● **EXERCISE OBJECTIVE**: Extract every line below verbatim, leaving out the pictures.

● **AVAILABLE DATA**:
┌──
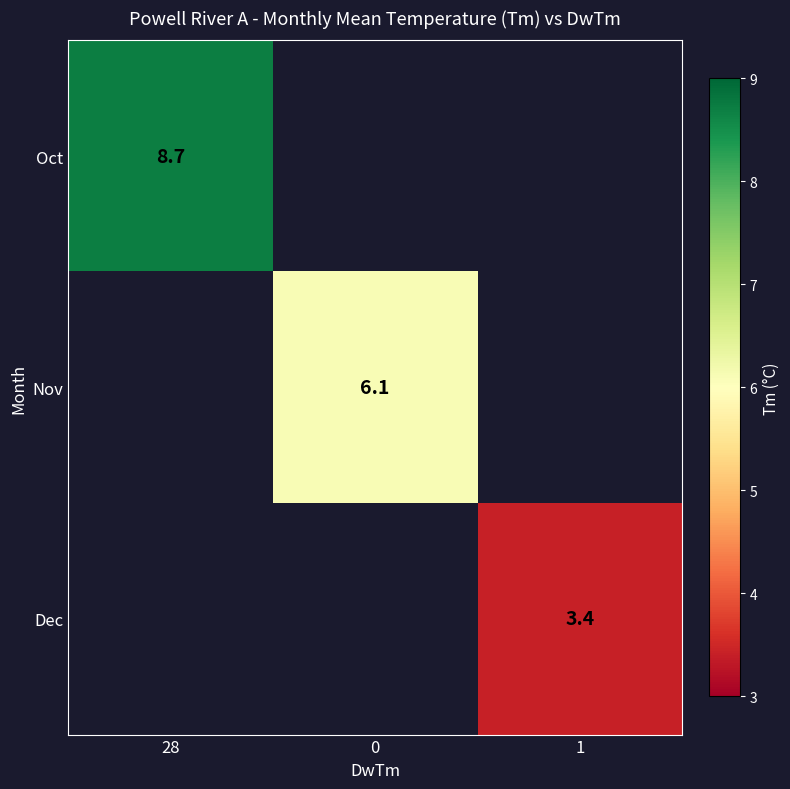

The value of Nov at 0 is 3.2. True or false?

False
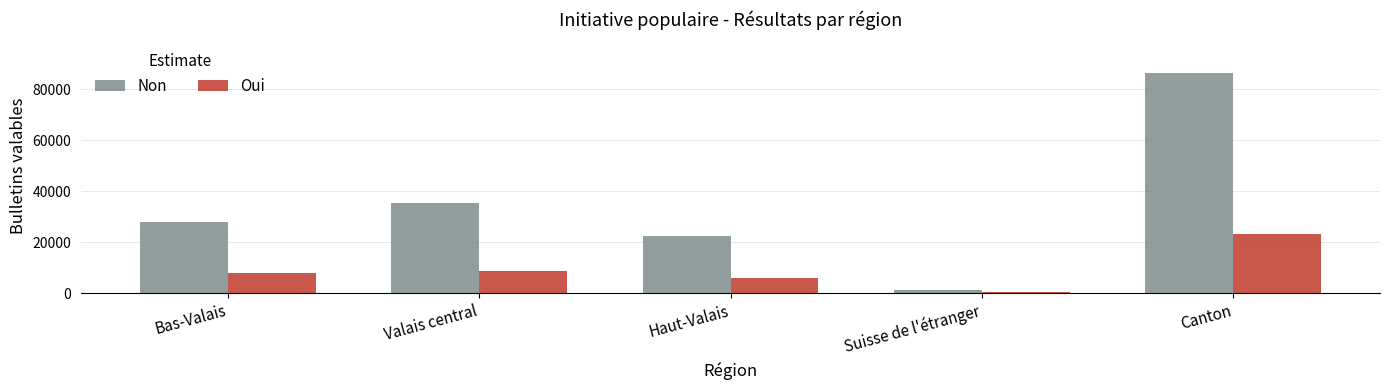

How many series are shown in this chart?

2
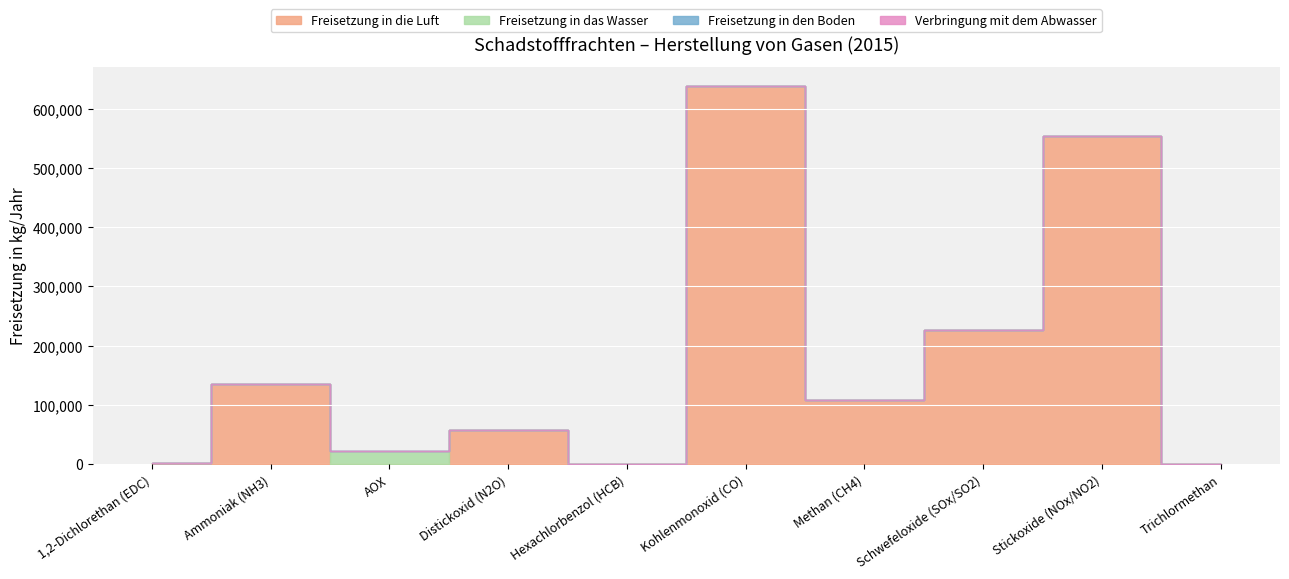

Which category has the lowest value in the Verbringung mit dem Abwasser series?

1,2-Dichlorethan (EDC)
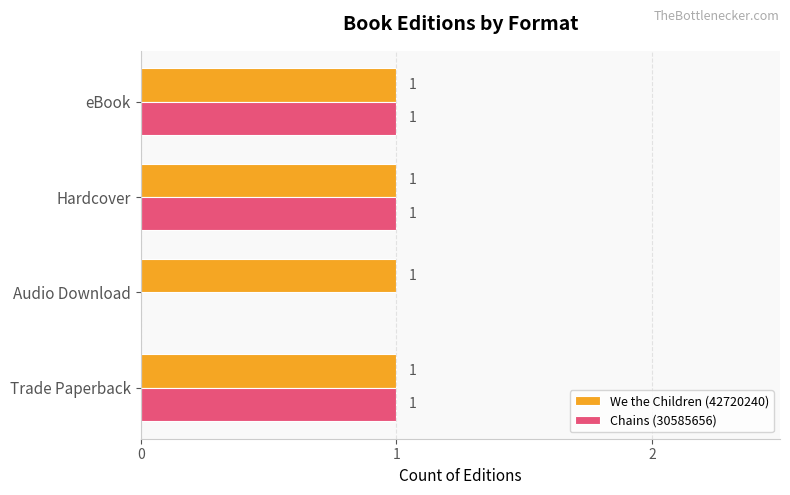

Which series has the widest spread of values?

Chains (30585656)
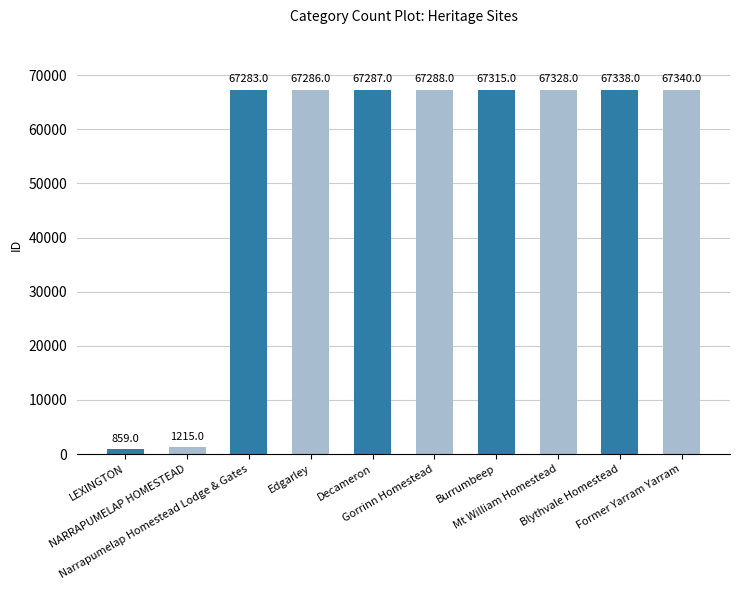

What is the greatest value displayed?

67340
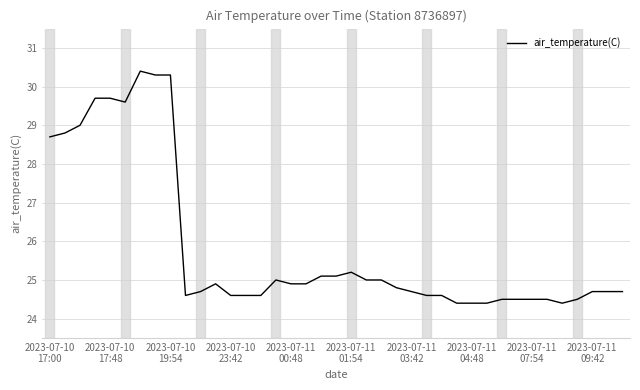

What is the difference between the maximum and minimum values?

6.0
└──
● **THE COMPLETED TASK**:
The value of Nov at 0 is 3.2. True or false?

False

How many series are shown in this chart?

2

Which category has the lowest value in the Verbringung mit dem Abwasser series?

1,2-Dichlorethan (EDC)

Which series has the widest spread of values?

Chains (30585656)

What is the greatest value displayed?

67340

What is the difference between the maximum and minimum values?

6.0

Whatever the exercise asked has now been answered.